His career in Europe had prevented him from representing his nation more, but if you had to pick three games in which you could pull on the shirt and represent your country, well he couldn’t have picked a better three. On his international retirement he was appointed Technical Director of the Tahitian Football Federation; his job now to find the next Marama Vahirua.
The match against Uruguay on the June 23rd 2013, despite being two years ago, remains the last international match that Tahiti played; their geographical isolation and the region’s financial paucity preventing friendlies between tournaments – the next of which being the Pacific Games in July 2015, to be held on Papua New Guinea, followed by the OFC Nations Cup – with its new format – beginning in October 2015.
To try and counter the lack of opportunity and development that Oceania nations experience due to geography and money (Tahiti’s two year absence from international football despite their impact on the Confederations Cup being a prime example), the Oceania Football Confederation decided to play the 2016 Nations Cup on a home and away, round robin basis instead of an entire tournament taking place in ten days.

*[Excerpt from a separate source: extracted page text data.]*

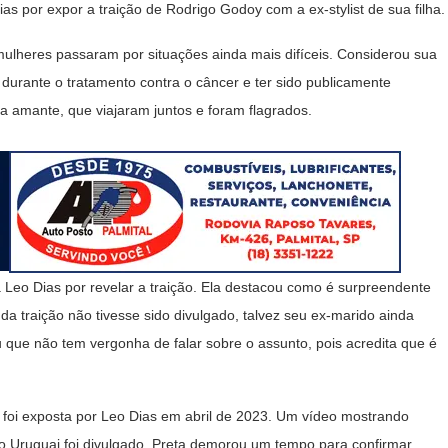
as por expor a traição de Rodrigo Godoy com a ex-stylist de sua filha.
ulheres passaram por situações ainda mais difíceis. Considerou sua
a durante o tratamento contra o câncer e ter sido publicamente
a amante, que viajaram juntos e foram flagrados.
eo Dias por revelar a traição. Ela destacou como é surpreendente
a traição não tivesse sido divulgado, talvez seu ex-marido ainda
u que não tem vergonha de falar sobre o assunto, pois acredita que é
que foi exposta por Leo Dias em abril de 2023. Um vídeo mostrando
o Uruguai foi divulgado. Preta demorou um tempo para confirmar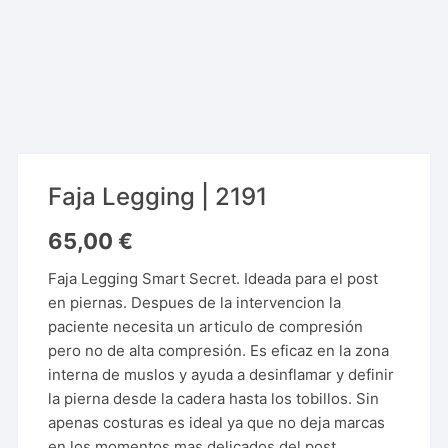
Faja Legging | 2191
65,00
€
Faja Legging Smart Secret. Ideada para el post
en piernas. Despues de la intervencion la
paciente necesita un articulo de compresión
pero no de alta compresión. Es eficaz en la zona
interna de muslos y ayuda a desinflamar y definir
la pierna desde la cadera hasta los tobillos. Sin
apenas costuras es ideal ya que no deja marcas
en los momentos mas delicados del post.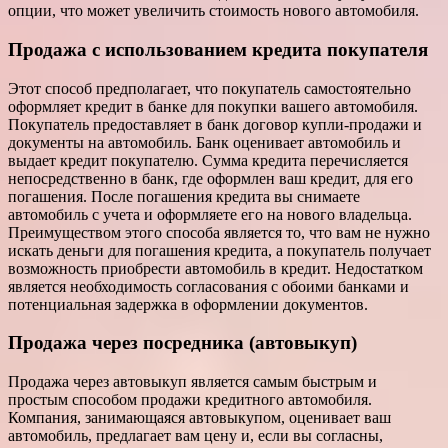
опции, что может увеличить стоимость нового автомобиля.
Продажа с использованием кредита покупателя
Этот способ предполагает, что покупатель самостоятельно
оформляет кредит в банке для покупки вашего автомобиля.
Покупатель предоставляет в банк договор купли-продажи и
документы на автомобиль. Банк оценивает автомобиль и
выдает кредит покупателю. Сумма кредита перечисляется
непосредственно в банк, где оформлен ваш кредит, для его
погашения. После погашения кредита вы снимаете
автомобиль с учета и оформляете его на нового владельца.
Преимуществом этого способа является то, что вам не нужно
искать деньги для погашения кредита, а покупатель получает
возможность приобрести автомобиль в кредит. Недостатком
является необходимость согласования с обоими банками и
потенциальная задержка в оформлении документов.
Продажа через посредника (автовыкуп)
Продажа через автовыкуп является самым быстрым и
простым способом продажи кредитного автомобиля.
Компания, занимающаяся автовыкупом, оценивает ваш
автомобиль, предлагает вам цену и, если вы согласны,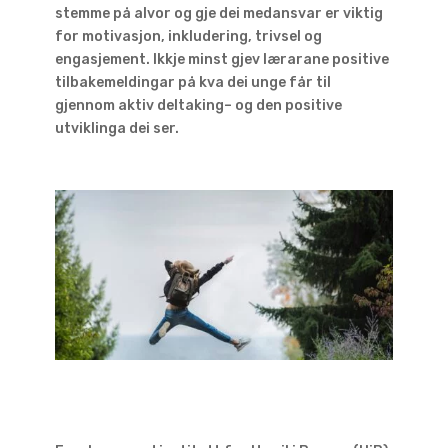
stemme på alvor og gje dei medansvar er viktig
for motivasjon, inkludering, trivsel og
engasjement. Ikkje minst gjev lærarane positive
tilbakemeldingar på kva dei unge får til
gjennom aktiv deltaking– og den positive
utviklinga dei ser.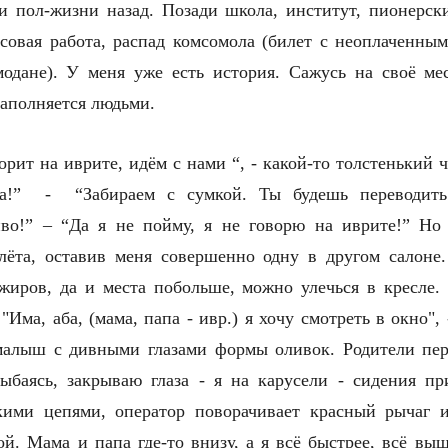
ти пол-жизни назад. Позади школа, институт, пионерск
ссовая работа, распад комсомола (билет с неоплаченны
емодане). У меня уже есть история. Сажусь на своё ме
заполняется людьми.
орит на иврите, идём с нами “, - какой-то толстенький ч
ка!” - “Забираем с сумкой. Ты будешь переводить
иво!” – “Да я не пойму, я не говорю на иврите!” Н
лёта, оставив меня совершенно одну в другом салоне
жиров, да и места побольше, можно улечься в кресле. 
"Има, аба, (мама, папа - ивр.) я хочу смотреть в окно",
алыш с дивными глазами формы оливок. Родители пер
лыбаясь, закрываю глаза - я на карусели - сидения п
ими цепями, оператор поворачивает красный рычаг и,
ой. Мама и папа где-то внизу, а я всё быстрее, всё вы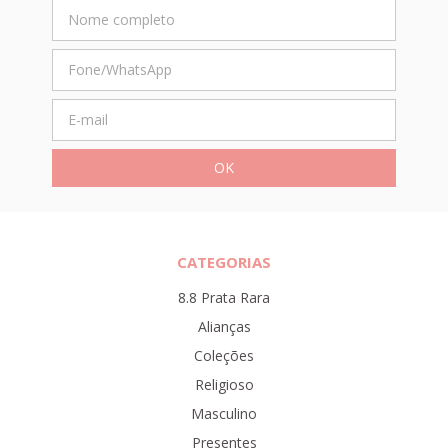
CATEGORIAS
8.8 Prata Rara
Alianças
Coleções
Religioso
Masculino
Presentes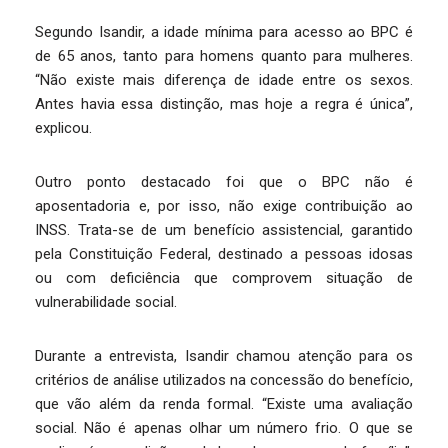
Segundo Isandir, a idade mínima para acesso ao BPC é
de 65 anos, tanto para homens quanto para mulheres.
“Não existe mais diferença de idade entre os sexos.
Antes havia essa distinção, mas hoje a regra é única”,
explicou.
Outro ponto destacado foi que o BPC não é
aposentadoria e, por isso, não exige contribuição ao
INSS. Trata-se de um benefício assistencial, garantido
pela Constituição Federal, destinado a pessoas idosas
ou com deficiência que comprovem situação de
vulnerabilidade social.
Durante a entrevista, Isandir chamou atenção para os
critérios de análise utilizados na concessão do benefício,
que vão além da renda formal. “Existe uma avaliação
social. Não é apenas olhar um número frio. O que se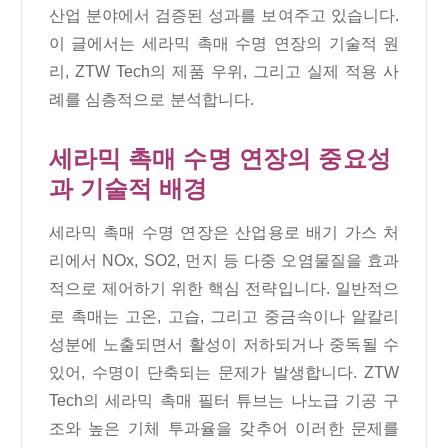
산업 분야에서 검증된 성과를 보여주고 있습니다.
이 글에서는 세라믹 촉매 수명 연장의 기술적 원
리, ZTW Tech의 제품 우위, 그리고 실제 적용 사
례를 심층적으로 분석합니다.
세라믹 촉매 수명 연장의 중요성
과 기술적 배경
세라믹 촉매 수명 연장은 산업용로 배기 가스 처
리에서 NOx, SO2, 먼지 등 다중 오염물질을 효과
적으로 제어하기 위한 핵심 전략입니다. 일반적으
로 촉매는 고온, 고습, 그리고 중금속이나 알칼리
성분에 노출되면서 활성이 저하되거나 중독될 수
있어, 수명이 단축되는 문제가 발생합니다. ZTW
Tech의 세라믹 촉매 필터 튜브는 나노급 기공 구
조와 높은 기체 투과율을 갖추어 이러한 문제를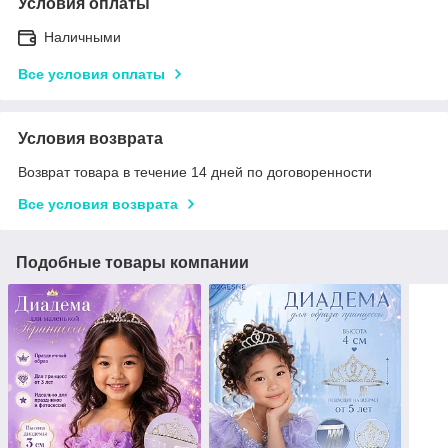
Условия оплаты
Наличными
Все условия оплаты
Условия возврата
Возврат товара в течение 14 дней по договоренности
Все условия возврата
Подобные товары компании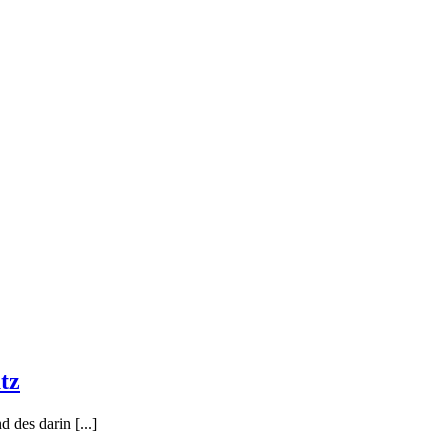
tz
 des darin [...]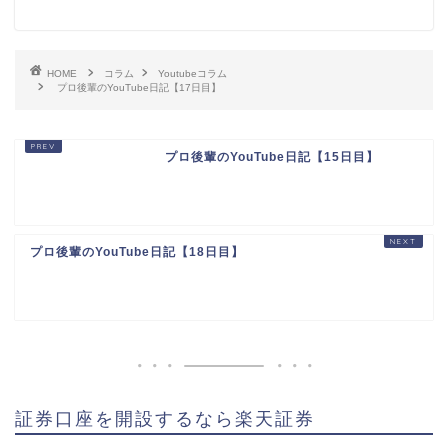
HOME
コラム
Youtubeコラム
プロ後輩のYouTube日記【17日目】
プロ後輩のYouTube日記【15日目】
プロ後輩のYouTube日記【18日目】
証券口座を開設するなら楽天証券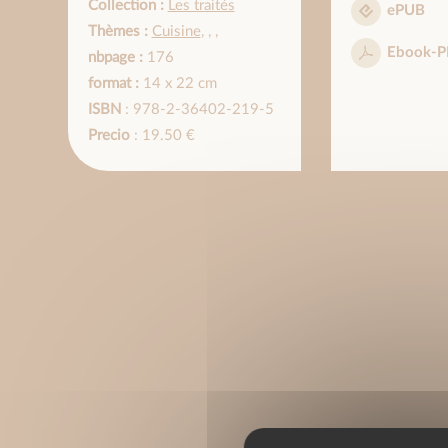
Collection :
Les traités
ePUB
Thèmes :
Cuisine
,
,
,
Ebook-P
nbpage :
176
format :
14 x 22 cm
ISBN
: 978-2-36402-219-5
Precio
: 19.50 €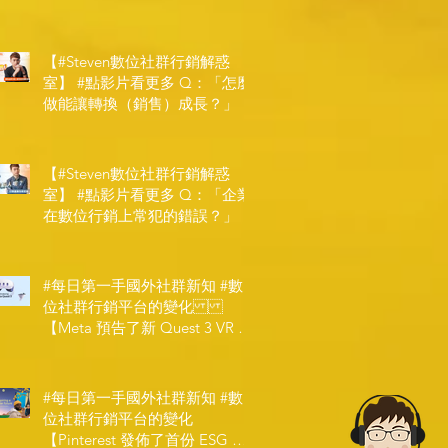
和 IRL 設計】
【#Steven數位社群行銷解惑
室】 #點影片看更多​ Q：「怎麼
做能讓轉換（銷售）成長？」
【#Steven數位社群行銷解惑
室】 #點影片看更多​ Q：「企業
在數位行銷上常犯的錯誤？」
#每日第一手國外社群新知 #數
位社群行銷平台的變化
【Meta 預告了新 Quest 3 VR 耳
機，代表了 Metaverse 規劃的下
一階段】
#每日第一手國外社群新知 #數
位社群行銷平台的變化
【Pinterest 發佈了首份 ESG 報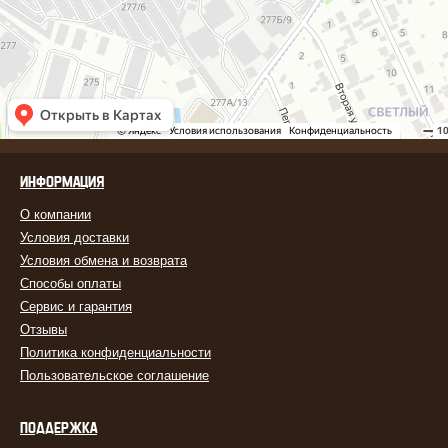
ИНФОРМАЦИЯ
О компании
Условия доставки
Условия обмена и возврата
Способы оплаты
Сервис и гарантия
Отзывы
Политика конфиденциальности
Пользовательское соглашение
ПОДДЕРЖКА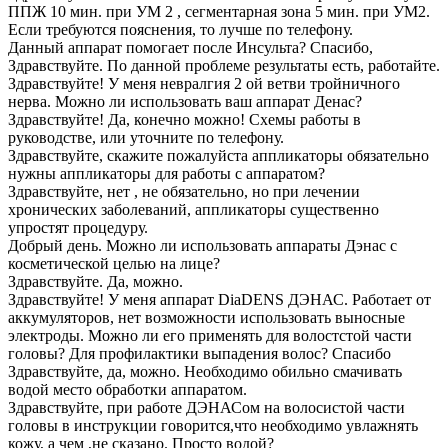
ППЖ 10 мин. при УМ 2 , сегментарная зона 5 мин. при УМ2.
Если требуются пояснения, то лучше по телефону.
Данный аппарат помогает после Инсульта? Спасибо,
Здравствуйте. По данной проблеме результаты есть, работайте.
Здравствуйте! У меня невралгия 2 ой ветви тройничного
нерва. Можно ли использовать ваш аппарат Денас?
Здравствуйте! Да, конечно можно! Схемы работы в
руководстве, или уточните по телефону.
Здравствуйте, скажите пожалуйста аппликаторы обязательно
нужны аппликаторы для работы с аппаратом?
Здравствуйте, нет , не обязательно, но при лечении
хронических заболеваний, аппликаторы существенно
упростят процедуру.
Добрый день. Можно ли использовать аппараты Дэнас с
косметической целью на лице?
Здравствуйте. Да, можно.
Здравствуйте! У меня аппарат DiaDENS ДЭНАС. Работает от
аккумуляторов, нет возможности использовать выносные
электроды. Можно ли его применять для волостстой части
головы? Для профилактики выпадения волос? Спасибо
Здравствуйте, да, можно. Необходимо обильно смачивать
водой место обработки аппаратом.
Здравствуйте, при работе ДЭНАСом на волосистой части
головы в инструкции говорится,что необходимо увлажнять
кожу, а чем ,не сказано. Просто водой?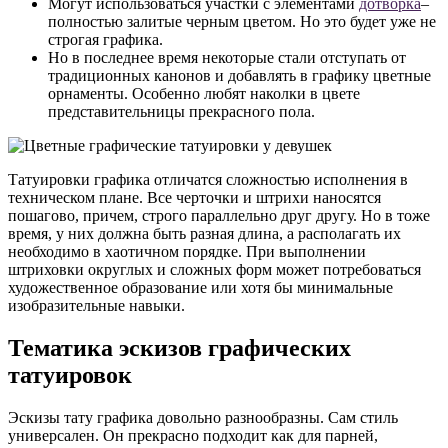
Могут использоваться участки с элементами
дотворка
–
полностью залитые черным цветом. Но это будет уже не
строгая графика.
Но в последнее время некоторые стали отступать от
традиционных канонов и добавлять в графику цветные
орнаменты. Особенно любят наколки в цвете
представительницы прекрасного пола.
Татуировки графика отличатся сложностью исполнения в
техническом плане. Все черточки и штрихи наносятся
пошагово, причем, строго параллельно друг другу. Но в тоже
время, у них должна быть разная длина, а располагать их
необходимо в хаотичном порядке. При выполнении
штриховки округлых и сложных форм может потребоваться
художественное образование или хотя бы минимальные
изобразительные навыки.
Тематика эскизов графических
татуировок
Эскизы тату графика довольно разнообразны. Сам стиль
универсален. Он прекрасно подходит как для парней,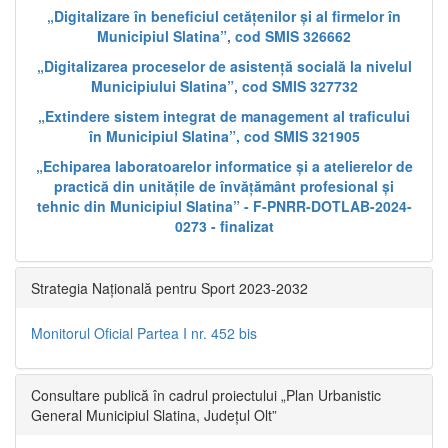
„Digitalizare în beneficiul cetățenilor și al firmelor în
Municipiul Slatina”, cod SMIS 326662
„Digitalizarea proceselor de asistență socială la nivelul
Municipiului Slatina”, cod SMIS 327732
„Extindere sistem integrat de management al traficului
în Municipiul Slatina”, cod SMIS 321905
„Echiparea laboratoarelor informatice și a atelierelor de
practică din unitățile de învățământ profesional și
tehnic din Municipiul Slatina” - F-PNRR-DOTLAB-2024-
0273 - finalizat
Strategia Națională pentru Sport 2023-2032
Monitorul Oficial Partea I nr. 452 bis
Consultare publică în cadrul proiectului „Plan Urbanistic
General Municipiul Slatina, Județul Olt”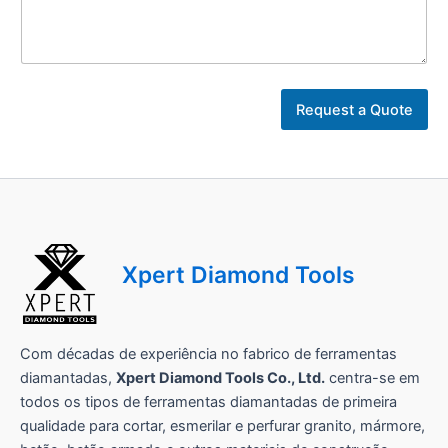
s
e
Request a Quote
u
N
o
m
e
n
e
g
Xpert Diamond Tools
ó
c
i
o
Com décadas de experiência no fabrico de ferramentas
diamantadas,
Xpert Diamond Tools Co., Ltd.
centra-se em
todos os tipos de ferramentas diamantadas de primeira
qualidade para cortar, esmerilar e perfurar granito, mármore,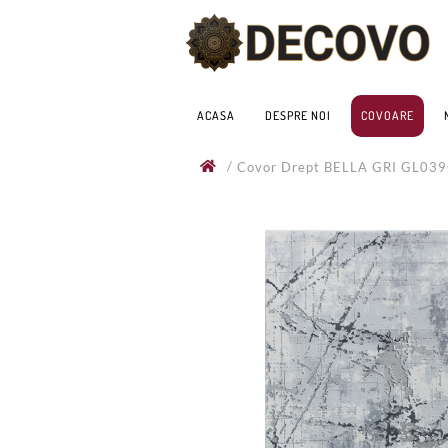
ACASA
DESPRE NOI
COVOARE
/
Covor Drept BELLA GRI GL03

The new OFC funded format will give teams regular matches stretching over a year, enabling them to hopefully develop as a side within the prospect of regular competition and training.
Also, international matches across all the islands will help raise the profile of the national teams and the game within each country, right the way across the region, hopefully firing the imaginations of the next generation of players.
So, what of the Tehau boys?
Eldest brother Jonathan, who has played 25 times for Tahiti, including all three matches at the Confederations Cup, twins Lorenzo (20 caps, 2 Confederations Cup appearances) and Alvin (18 caps, 2 at the Confed Cup), and cousin Teaonui (17, and 1 substitute appearance against Spain) all melted back into Tahitian life and continue to play the game they love.
Jonathan remains, and may do for some time, the only Tahitian to have ever scored at a major international tournament.
All are looking forward, despite Tahiti dropping in the FIFA world rankings to 182, to the Pacific Games, and beyond that the OFC Nations Cup.
And when that comes around, when they dare to dream of winning it once more, with the opportunity that will bring, you can’t help but want to root for them, to wish them all the best.
Their performances in Brazil prove that, to the football purists, who love the simple joys of it can bring, they would be most welcome.
To whoever makes it from this collection of tiny islands hidden among the deep blue expanse of the South pacific (if they can defeat New Zealand for only the second time in the confederation’s history), let’s hope they take the opportunity with the verve and passion that Tahiti, Marama Vahirua, Steevy Chong Hue and the Tehau boys did in 2013, creating a little more Oceania magic and history.